City Creek is a 7.5 mi tributary of the Santa Ana River in western San Bernardino County in the U.S. state of California. Its watershed drains about 19.6 mi2 on the southwest slopes of the San Bernardino Mountains. Although short, the creek stretches about 12 mi to its farthest source.

It rises in two forks of similar length and size, West Fork City Creek and East Fork City Creek, in the San Bernardino National Forest. Both forks begin on the crest of the San Bernardino Mountains. The West Fork rises near Crest Summit south of the unincorporated community of Crest Park, at about 5400 ft. It flows south then southeast and finally south again through multiple gorges, picking up several unnamed tributaries. The East Fork begins in a fan-shaped group of gulches south of Heaps Peak and Mount Sorenson, at about 6000 ft. From there it runs south-southwest in a canyon past Fredalba, receiving Schenk Creek from the left near the mouth. The West Fork is about 4 mi long; the East Fork stretches roughly 3 mi.

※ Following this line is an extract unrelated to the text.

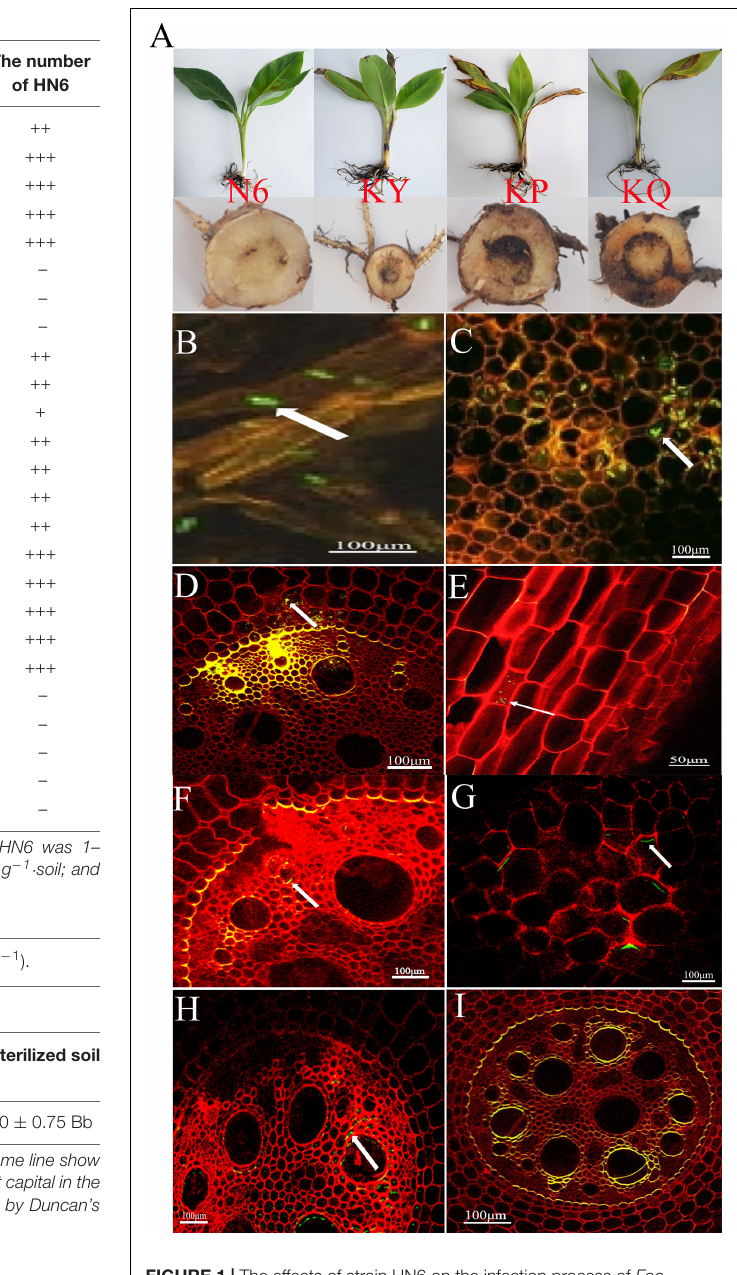
FIGURE 1 | The effects of strain HN6 on the infection process of Foc TR4-GFP. N6 ( Foc · TR4-GFP + HN6, 1.0 × 10 7 cfu g − 1 soil), KY ( Foc · TR4-GFP + 0.1% carbendazim), KP ( Foc · TR4-GFP + Gause No. 1 liquid medium), and KQ ( Foc TR4-GFP + sterile water). YS referred to rhizosphere soil of uninoculated plants. (A) Susceptible banana seedlings. (B) At the first day postinfection, hyphae and spores adhered to root hair and root epidermis of the KQ bananas. (C) At the seventh day postinfection, Foc TR4-GFP spores were observed on the root hairs and also in the parenchymal cells of the KQ banana roots. (D) At the 11th day postinfection, the hyphae extended upward along root vascular bundles to corms of the KQ bananas. (E) Direct penetration of epidermal cells of the KQ bananas roots at the 15th day; (F,G) N6 and KY groups: at the 15th day, no hyphae were found in the corm central cylinder tissues of the bananas; KP and KQ groups: (H,I) at the 15th day, hyphae and spores adhered to the corm central cylinder tissues of the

The two forks combine in a steep chasm just downstream of where the West Fork passes under a bridge of California State Route 330, also known as City Creek road. The main stem flows south in a thousand-foot-deep gorge between McKinley and Harrison Mountains, rapidly dropping to the plains near Highland, where most of its flow is diverted into canals for municipal and agricultural usage. Downstream of the diversions the creek fans out into alluvial deposits. Cook, Bledsoe and Elder Gulches as well as Plunge Creek all enter from the left as the creek flows along the east side of Highland in a wide flood control channel. It joins the Santa Ana River to the southeast of San Bernardino International Airport.